### Exercise instructions
Continue the passage about teaching a child Kurdish identity, starting right after its last sentence.

### Excerpted text
━━━━━━━━━━━━━━━━━━━━━━━━━━━━━━
When I try to introduce my nation, identity and history to my child, he is wondering where the land is on the map. Many people even don’t know what we are, they think maybe we made it up, or it is a new name for a part of USSR. But we are part of many countries. He still does not know why it has been divided between countries. “Are there any Chances for cousins to see each other after 80 years, who even don’t understand each others languages” is always his question. Obviously it will be big problem for million of people who were under the authority of other nation’s government to keep their own language, culture and folklore. Many of children don’t know who they are, because they have not been accepted as an ethnic and one Nation. One time he said when he told his friend that he is Kurdish; his friend answered “Is it any kind of candy or what?” He became frustrated.
During the war he was happy hearing Kurdish name from media. He is asking me if it is correct to be under umbrella and authority of another powerful country or not. I said if it doesn’t destroy the other Nation’s civilization, why not?
━━━━━━━━━━━━━━━━━━━━━━━━━━━━━━
(Dataset excerpts)
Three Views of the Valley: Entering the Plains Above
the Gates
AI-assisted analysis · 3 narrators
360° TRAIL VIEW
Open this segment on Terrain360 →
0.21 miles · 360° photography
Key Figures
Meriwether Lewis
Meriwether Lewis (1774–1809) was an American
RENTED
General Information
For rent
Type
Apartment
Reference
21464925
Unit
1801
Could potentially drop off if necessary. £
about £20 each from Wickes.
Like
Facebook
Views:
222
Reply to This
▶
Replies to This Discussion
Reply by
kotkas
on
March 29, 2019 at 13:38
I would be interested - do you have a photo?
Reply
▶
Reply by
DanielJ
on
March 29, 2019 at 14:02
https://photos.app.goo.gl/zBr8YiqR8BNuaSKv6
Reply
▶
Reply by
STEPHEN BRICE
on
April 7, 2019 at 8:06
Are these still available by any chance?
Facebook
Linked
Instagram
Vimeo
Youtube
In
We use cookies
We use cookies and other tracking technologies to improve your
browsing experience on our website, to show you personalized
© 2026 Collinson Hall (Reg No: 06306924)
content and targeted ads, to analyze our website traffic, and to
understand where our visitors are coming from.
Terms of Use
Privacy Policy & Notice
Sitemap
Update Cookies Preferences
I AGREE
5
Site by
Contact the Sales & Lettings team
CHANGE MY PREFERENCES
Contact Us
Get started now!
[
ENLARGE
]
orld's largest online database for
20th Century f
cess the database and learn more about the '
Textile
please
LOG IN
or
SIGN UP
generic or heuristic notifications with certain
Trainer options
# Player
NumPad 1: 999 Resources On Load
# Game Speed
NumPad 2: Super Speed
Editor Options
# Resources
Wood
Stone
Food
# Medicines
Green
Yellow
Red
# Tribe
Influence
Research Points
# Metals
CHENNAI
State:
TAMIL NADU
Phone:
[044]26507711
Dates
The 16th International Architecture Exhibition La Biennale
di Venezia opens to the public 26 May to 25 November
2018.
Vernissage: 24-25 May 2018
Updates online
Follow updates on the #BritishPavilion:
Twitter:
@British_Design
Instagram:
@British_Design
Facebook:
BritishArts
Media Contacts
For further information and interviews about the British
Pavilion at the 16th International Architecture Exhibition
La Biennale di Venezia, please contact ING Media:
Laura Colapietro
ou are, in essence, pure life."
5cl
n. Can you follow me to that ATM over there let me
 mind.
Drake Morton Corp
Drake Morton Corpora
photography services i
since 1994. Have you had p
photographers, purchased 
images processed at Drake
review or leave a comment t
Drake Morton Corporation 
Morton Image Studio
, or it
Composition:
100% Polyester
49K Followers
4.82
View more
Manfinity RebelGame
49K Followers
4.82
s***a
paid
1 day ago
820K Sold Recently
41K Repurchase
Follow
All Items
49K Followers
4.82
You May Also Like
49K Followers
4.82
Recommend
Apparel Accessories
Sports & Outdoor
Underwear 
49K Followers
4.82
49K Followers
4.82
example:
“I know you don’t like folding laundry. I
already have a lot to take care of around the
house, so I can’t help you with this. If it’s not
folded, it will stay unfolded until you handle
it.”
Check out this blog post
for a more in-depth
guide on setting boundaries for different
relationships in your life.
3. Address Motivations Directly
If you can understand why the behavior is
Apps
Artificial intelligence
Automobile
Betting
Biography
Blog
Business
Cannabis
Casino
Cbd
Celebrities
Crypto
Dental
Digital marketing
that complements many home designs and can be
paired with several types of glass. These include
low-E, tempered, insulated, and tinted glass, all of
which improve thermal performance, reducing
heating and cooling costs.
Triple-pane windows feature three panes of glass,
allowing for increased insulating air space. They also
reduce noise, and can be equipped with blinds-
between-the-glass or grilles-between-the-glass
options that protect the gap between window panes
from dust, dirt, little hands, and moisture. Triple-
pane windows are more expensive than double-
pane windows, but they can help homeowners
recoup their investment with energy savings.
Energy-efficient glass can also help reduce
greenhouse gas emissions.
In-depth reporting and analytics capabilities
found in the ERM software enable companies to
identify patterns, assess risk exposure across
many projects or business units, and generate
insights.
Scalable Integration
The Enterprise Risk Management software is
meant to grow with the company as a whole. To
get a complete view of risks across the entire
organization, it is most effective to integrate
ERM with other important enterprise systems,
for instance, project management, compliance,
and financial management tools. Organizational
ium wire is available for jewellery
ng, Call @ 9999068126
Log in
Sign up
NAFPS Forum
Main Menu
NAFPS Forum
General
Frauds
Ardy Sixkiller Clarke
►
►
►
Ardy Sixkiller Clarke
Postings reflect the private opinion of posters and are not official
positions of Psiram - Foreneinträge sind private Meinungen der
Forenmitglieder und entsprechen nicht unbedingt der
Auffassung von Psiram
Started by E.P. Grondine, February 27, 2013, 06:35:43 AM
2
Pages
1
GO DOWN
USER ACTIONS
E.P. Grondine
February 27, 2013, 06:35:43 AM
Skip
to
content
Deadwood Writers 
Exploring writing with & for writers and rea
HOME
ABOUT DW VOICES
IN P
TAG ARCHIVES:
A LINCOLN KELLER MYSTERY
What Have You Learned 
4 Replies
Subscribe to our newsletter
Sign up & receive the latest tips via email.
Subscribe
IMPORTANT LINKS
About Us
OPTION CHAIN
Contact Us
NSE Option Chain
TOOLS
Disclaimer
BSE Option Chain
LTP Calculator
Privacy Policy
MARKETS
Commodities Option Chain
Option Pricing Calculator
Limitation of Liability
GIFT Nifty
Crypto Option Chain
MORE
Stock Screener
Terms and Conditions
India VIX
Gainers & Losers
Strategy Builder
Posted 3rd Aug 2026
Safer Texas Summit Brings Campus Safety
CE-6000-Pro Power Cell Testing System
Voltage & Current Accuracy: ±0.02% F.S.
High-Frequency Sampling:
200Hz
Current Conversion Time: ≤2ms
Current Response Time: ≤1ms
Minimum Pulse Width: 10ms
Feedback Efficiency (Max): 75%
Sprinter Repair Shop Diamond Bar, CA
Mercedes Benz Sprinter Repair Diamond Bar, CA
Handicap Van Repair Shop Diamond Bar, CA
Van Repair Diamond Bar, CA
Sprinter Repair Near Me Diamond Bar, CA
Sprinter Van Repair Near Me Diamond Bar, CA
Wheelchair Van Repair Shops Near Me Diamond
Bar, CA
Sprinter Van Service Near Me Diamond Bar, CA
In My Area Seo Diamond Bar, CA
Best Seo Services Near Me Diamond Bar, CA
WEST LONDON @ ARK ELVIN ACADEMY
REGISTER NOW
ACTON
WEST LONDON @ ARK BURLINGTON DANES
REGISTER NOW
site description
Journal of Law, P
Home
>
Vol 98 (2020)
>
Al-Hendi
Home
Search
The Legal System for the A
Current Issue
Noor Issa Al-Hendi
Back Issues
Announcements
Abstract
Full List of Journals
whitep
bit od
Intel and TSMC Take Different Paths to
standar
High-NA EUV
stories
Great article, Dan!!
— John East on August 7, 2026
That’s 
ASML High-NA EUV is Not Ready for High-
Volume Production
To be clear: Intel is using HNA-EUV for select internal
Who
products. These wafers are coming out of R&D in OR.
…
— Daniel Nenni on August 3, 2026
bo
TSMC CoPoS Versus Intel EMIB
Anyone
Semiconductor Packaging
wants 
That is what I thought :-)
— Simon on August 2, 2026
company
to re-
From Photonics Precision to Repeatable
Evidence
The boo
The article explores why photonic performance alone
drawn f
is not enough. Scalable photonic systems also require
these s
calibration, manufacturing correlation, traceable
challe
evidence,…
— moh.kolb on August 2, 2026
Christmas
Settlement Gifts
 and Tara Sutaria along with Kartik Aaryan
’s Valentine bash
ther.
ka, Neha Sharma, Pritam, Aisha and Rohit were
━━━━━━━━━━━━━━━━━━━━━━━━━━━━━━
### Response area
A picture from Kirkuk/city of oil in Southern Kurdistan
According to the information Professor M.R. Izadi gave us: The vast Kurdish homeland consists of about 200,000 square miles of territory. Its area is roughly equal to that of France, or of the states of California and New York combined. Kurdistan straddles the mountainous northern boundaries of the Middle East, separating the region from the former Soviet Union. It resembles an inverted letter V, with the joint pointing in the direction of the Caucasus and the arms toward the Mediterranean Sea and the Persian Gulf. The geopolitics of Kurdistan has effectively precluded the formation of
an independent Kurdish state in this century. Currently stretching over seven inter-national boundaries (and detached pockets in two more states), Kurdistan resembles an arching shield of highlands, which separated the Middle East from the advance defense lines of the Soviet Union in the Caucasus for 74 eventful years. With the dissolution of the Soviet Union, coupled with the receding power of Russia, an unclear future looms on the northern horizons of the Middle East, with Kurdistan continuing to serve as a buffer zone.

Kurdish Language:
Kurdish is a member of the Indo-Iranian language group which is a branch of the Indo-European family, the largest language family in the world. Kurdish (like Persian) is grouped under the Western Iranian branch of Indo European languages.

| |
Indian Iranian
| ________|___________
| | |
| | |
Sanskrit Western Eastern
____|____ ____|____
| | | |
Old Persian Median Scythian Avestan
(Figure from S. Karimi( 1989) Phd Dissertation)

Kurdish population:
Today Kurds are the fourth largest ethnic group in the greater Middle East, after the Arabs, Persians and Turks. Their largest concentrations are now respectively in Turkey (approx. 52% of all Kurds), Iran (25.5%), Iraq (16.%), Syria (5%) and the CIS (1.5%). Barring a catastrophe, Kurds will become the third most populous ethnic group in the Middle East by the year 2000, displacing the Turks. Furthermore, if present demographic trends hold, as is likely, in less than fifty years Kurds will also replace the Turks as the largest ethnic group in Turkey itself.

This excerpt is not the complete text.